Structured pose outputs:
++++

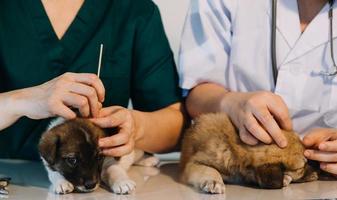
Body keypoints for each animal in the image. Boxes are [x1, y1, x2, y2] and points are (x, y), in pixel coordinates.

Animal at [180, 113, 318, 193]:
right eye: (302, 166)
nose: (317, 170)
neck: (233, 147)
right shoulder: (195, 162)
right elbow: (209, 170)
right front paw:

++++

### What this task involves:
Apart from the pictures, set down all the entries above exactly.

### Reply to the task:
Body keypoints for each animal in the image. Boxes are [x1, y1, x2, y2] and points are (x, y), in pixel coordinates.

Animal at [180, 113, 318, 193]:
right eye: (302, 166)
nose: (317, 170)
neck: (233, 147)
right shoulder: (195, 162)
right elbow: (209, 170)
right front paw:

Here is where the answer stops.